The methodological strength of this study lies in the systematic evaluation of causal relationships using MR analysis, which is supported by extensive summary-level microbiota data. This approach mitigated reverse causation and confounding biases. Additionally, we investigated potential dietary confounders and validated our findings using multiple MR methods to ensure robustness.

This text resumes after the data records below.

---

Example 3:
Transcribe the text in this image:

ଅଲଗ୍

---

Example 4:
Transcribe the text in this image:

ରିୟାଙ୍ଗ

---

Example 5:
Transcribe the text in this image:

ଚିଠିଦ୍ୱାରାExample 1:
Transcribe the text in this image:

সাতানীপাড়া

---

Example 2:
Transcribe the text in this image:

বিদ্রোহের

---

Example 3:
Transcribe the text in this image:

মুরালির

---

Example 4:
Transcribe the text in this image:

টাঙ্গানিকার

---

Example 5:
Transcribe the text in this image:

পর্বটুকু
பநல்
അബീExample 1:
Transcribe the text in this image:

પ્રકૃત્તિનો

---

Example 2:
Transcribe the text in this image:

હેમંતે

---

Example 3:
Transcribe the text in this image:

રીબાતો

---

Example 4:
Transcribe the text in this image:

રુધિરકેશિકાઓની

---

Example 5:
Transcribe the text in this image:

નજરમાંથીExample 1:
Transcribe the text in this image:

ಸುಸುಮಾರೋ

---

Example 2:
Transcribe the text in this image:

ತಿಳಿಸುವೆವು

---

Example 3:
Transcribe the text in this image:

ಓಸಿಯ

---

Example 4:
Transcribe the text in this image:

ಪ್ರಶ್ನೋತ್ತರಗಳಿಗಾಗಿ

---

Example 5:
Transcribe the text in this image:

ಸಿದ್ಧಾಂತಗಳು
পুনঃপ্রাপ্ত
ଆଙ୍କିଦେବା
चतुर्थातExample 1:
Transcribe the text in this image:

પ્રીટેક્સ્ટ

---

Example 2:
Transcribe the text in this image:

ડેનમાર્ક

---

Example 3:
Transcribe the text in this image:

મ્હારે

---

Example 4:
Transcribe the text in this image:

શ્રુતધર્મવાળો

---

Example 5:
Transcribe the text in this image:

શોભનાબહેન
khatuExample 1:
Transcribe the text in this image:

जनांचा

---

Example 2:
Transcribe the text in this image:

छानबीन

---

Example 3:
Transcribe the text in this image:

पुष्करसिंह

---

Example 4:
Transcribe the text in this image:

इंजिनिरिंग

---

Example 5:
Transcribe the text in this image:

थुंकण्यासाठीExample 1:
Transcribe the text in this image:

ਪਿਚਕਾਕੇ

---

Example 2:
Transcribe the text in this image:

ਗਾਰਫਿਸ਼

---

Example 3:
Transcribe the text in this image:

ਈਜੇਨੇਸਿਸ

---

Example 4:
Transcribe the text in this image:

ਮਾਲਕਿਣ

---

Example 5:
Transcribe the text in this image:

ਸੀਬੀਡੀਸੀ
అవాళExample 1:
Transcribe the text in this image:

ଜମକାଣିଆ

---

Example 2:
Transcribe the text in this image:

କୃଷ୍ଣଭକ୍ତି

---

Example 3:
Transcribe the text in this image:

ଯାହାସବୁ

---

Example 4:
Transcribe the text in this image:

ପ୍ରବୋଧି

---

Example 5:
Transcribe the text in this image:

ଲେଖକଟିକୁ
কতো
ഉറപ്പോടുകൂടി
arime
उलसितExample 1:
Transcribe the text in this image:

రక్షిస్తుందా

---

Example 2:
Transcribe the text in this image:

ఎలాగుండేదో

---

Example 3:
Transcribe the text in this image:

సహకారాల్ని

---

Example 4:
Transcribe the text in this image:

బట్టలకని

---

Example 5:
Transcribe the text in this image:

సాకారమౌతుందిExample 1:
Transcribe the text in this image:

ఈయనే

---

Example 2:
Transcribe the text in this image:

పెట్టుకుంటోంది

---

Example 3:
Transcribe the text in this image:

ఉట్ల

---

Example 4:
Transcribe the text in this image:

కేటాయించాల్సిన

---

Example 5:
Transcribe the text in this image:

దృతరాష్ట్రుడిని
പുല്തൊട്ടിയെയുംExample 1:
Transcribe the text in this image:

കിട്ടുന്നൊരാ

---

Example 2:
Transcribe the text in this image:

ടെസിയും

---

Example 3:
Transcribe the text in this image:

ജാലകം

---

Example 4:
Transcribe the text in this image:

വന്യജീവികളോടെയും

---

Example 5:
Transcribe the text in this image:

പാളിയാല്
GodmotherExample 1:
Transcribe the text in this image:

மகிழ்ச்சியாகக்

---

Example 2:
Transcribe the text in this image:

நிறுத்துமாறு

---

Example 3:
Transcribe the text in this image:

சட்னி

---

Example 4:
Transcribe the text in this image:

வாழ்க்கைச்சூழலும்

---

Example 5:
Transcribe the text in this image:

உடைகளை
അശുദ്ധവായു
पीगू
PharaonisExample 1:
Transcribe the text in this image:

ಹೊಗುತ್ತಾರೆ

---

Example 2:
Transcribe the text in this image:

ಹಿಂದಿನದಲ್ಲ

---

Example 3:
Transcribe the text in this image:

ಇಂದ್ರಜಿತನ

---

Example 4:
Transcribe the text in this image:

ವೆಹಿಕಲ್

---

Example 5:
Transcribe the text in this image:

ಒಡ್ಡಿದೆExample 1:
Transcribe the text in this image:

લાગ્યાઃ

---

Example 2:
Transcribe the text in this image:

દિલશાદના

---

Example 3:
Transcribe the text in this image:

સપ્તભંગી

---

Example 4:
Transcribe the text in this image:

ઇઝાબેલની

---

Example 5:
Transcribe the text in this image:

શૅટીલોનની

However, this study had some limitations. Firstly, we selected SNPs for metabolites and bacteria at a suggestive locus-wide significance threshold of P < 5 × 10⁻⁵ [36], and our results might have been influenced by weak instrument bias. We performed a sensitivity analysis at the study-wide significance level of P < 5 × 10⁻⁸ and found that no SNP remained for metabolites and bacteria. Secondly, in the analysis of microbiota influences on PAH, MR only examines the impact of genetic factors that predispose individuals to specific abundances of particular microbial genera and how these genetic components influence the development of PAH. However, the impact of the environment and acquired risk factors on the causal association between bacteria and PAH could not be evaluated, which might contribute to the development of PAH. Thirdly, PAH may exhibit an association with specific microbial ‘types’ rather than taxonomic genera, and alpha diversity may also connect with PAH [37, 38]. Unfortunately, owing to the limitations of the MR method employed in our study, we were unable to evaluate the association between permatypes or enterotypes and the alpha diversity of microbiomes with PAH. We aim to investigate these issues in future studies. Fourthly, different ethnicities with PAH may have hereditary discrepancies. The current Mendelian randomisation analysis is primarily based on the European population, which limits the generalisability of the findings to other ethnic populations. However, limiting the European population may reduce the bias introduced by population stratification. Fifthly, this study explored the association between PAH and gut microbiota at the genus level. However, different species in the same genus may have discrepancies in their effects on metabolism and health, varying in the host and exposed environment. Some species may be protective, whereas others may exert detrimental effects on health. Studies at the species level can shed light on the precise causal associations between bacteria and diseases, along with the underlying pathological mechanisms. However, in the MiBioGen database, the lowest available level of bacteria was the genus level due to the limitations of 16S sequencing. Whole-genome shotgun metagenomics can address this limitation and provide insights into species-level resolution, which should be considered in future studies.

Genetically predicted gut microbiota has a suggestive causal effect on PAH, and the underlying mechanism may be attributed to alternative mechanisms rather than the production of SCFAs and TMAO.